Cape Town, South Africa — 12 September 2013 – Exxon Mobil Corporation, Royal Dutch Shell plc and other energy companies operating in South Africa have said that planned changes to mineral and energy laws lack clarity and will deter investment in the continent’s largest economy.
Changes to the 2002 Mineral and Petroleum Resources Development Act, currently being processed by parliament, would give the state an unspecified free stake in all new oil and gas ventures, and the right to name two directors to their boards, reports Bloomberg News. The state would be able to force mine operators to process some output locally and declare some minerals strategic to secure supplies.
The changes “may significantly impact on the ability of investors to continue exploration in South Africa,” Russ Berkoben, president of Exxon’s local unit, told lawmakers here. The government “is sending a message to investors that their high-risk investment will have a much lower reward. A lot of work has to be done.”
South Africa, closed to foreign investment until apartheid ended in 1994, is seeking to develop its oil resources to boost and diversify an economy with a 25.6% unemployment rate. While Irving, Texas-based Exxon and Shell have stakes in offshore blocks, extraction is yet to take off. The country imports 70% of its oil needs, processing the remainder of its fuels from coal and gas.

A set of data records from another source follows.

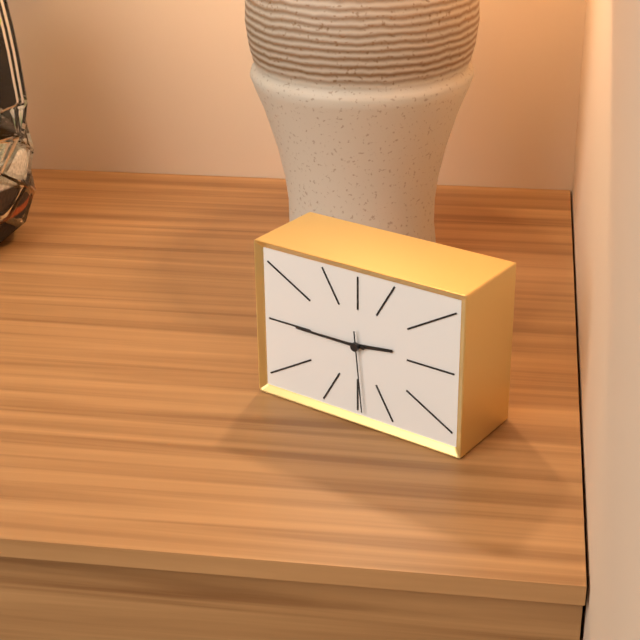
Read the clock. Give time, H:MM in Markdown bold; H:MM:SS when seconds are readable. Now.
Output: **2:45:29**
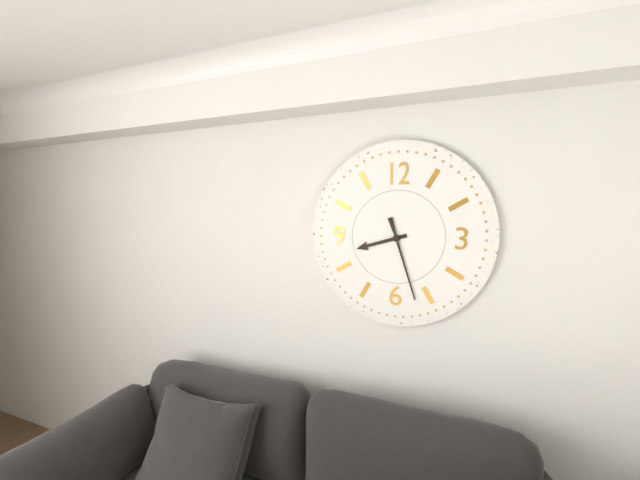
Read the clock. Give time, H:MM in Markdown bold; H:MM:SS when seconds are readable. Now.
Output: **8:27**
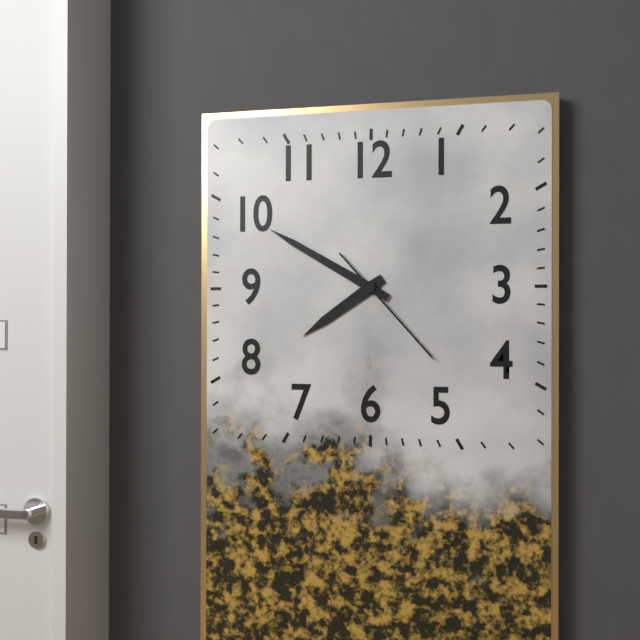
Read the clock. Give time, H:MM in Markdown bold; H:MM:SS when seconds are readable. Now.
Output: **7:50:23**
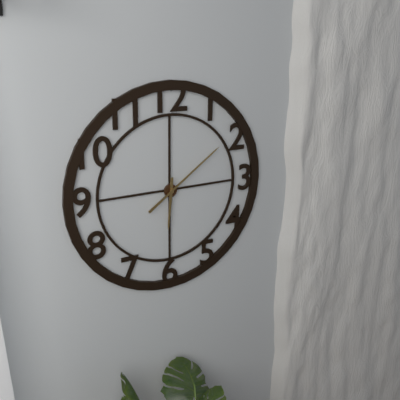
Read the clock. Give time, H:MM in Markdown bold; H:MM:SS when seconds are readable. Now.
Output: **6:09**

Parliament’s mineral resources committee has started four days of public hearings on the draft bill. On July 30, officials from the Department of Mineral Resources told lawmakers they were winning over business to the new laws and they didn’t expect the regulations to hurt investment.
Shell said the proposed bill gave the mineral resources minister excessive regulatory discretion and didn’t clarify the size of stake the state intended to take in new energy ventures.
“For a country to attract investment in the exploration of oil and gas, the financial risks need to be balanced with stable and transparent legislation that provides benefits to investors and meets the country’s aspirations,” The Hague-based Shell said in its submission. The bill’s deficiencies “could lead to significant delays in planned investment.”
Marek Ranoszek, managing director of Anadarko Petroleum Corporation’s South African unit, told lawmakers the draft law failed to protect the rights and expectations of mineral permit holders and might lead investors to reconsider plans for oil and gas exploration.
“The potential costs to the country in terms of job creation, energy security, energy diversification and revenue to the fiscus will be in the order of billions of rands,” Ranoszek said. Johannesburg-based Sasol Limited, the world’s largest producer of motor fuel from coal, and several other energy companies and business lobby groups also rejected the bill on the grounds that it was unclear and would hamper investment.
South Africa relies on foreign capital to fund its current-account deficit, which widened to 6.5% of gross domestic product last quarter as a weaker rand failed to dampen imports and boost exports.
The draft law has also drawn objections from mining companies.
Anglo American plc, the largest investor in South African mining, and Impala Platinum Holdings Limited, the world’s second-largest platinum producer, said in written submissions that the bill introduced legislative uncertainty and would fail to achieve its aims of encouraging local processing.
The measures may also flout South Africa’s international legal obligations, said London-based Anglo American.
Fund-management companies Allan Gray Limited and Sanlam Investment Management, both based in Cape Town, said many of the law’s provisions would discourage investment in mining and energy at a time when resources companies were struggling worldwide.
Stagnating economies have eroded demand for commodities from metals to fuels, sending the Standard & Poor’s GSCI Spot Index of 24 raw materials down 4.8% in the past 12 months.
Eskom Holdings SOC Ltd., the state power company, said coal should be declared a strategic mineral and exports of some grades should only be permitted after being offered to domestic energy producers at a cost that provided for “fair returns.”
Eskom also urged lawmakers to ensure it and other domestic utilities were consulted prior to the awarding, granting and renewal of coal exploration and mining licenses, and they had first right of refusal on forfeited exploration rights.